→ **Task**:
All lines from the one with "wall art: present [292,35,360,119]" to the end of the data: return those exactly, and only those.
** Opening Input records block **
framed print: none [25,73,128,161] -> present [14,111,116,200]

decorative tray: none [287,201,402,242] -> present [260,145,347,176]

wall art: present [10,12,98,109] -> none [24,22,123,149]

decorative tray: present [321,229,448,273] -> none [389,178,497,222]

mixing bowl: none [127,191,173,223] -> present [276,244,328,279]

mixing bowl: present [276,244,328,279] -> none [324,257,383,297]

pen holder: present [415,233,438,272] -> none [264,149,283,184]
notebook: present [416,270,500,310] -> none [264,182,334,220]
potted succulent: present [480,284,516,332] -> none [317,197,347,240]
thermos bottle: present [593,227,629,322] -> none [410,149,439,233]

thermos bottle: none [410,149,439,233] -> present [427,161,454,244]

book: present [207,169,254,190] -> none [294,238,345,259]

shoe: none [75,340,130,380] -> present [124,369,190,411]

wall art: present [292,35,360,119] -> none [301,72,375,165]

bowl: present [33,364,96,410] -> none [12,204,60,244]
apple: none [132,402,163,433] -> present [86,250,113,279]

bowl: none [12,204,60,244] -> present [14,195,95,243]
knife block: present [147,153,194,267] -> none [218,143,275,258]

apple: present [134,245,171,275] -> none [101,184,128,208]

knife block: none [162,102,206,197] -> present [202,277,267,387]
** Closing Input records block **
→ **Completed task**:
wall art: present [292,35,360,119] -> none [301,72,375,165]

bowl: present [33,364,96,410] -> none [12,204,60,244]
apple: none [132,402,163,433] -> present [86,250,113,279]

bowl: none [12,204,60,244] -> present [14,195,95,243]
knife block: present [147,153,194,267] -> none [218,143,275,258]

apple: present [134,245,171,275] -> none [101,184,128,208]

knife block: none [162,102,206,197] -> present [202,277,267,387]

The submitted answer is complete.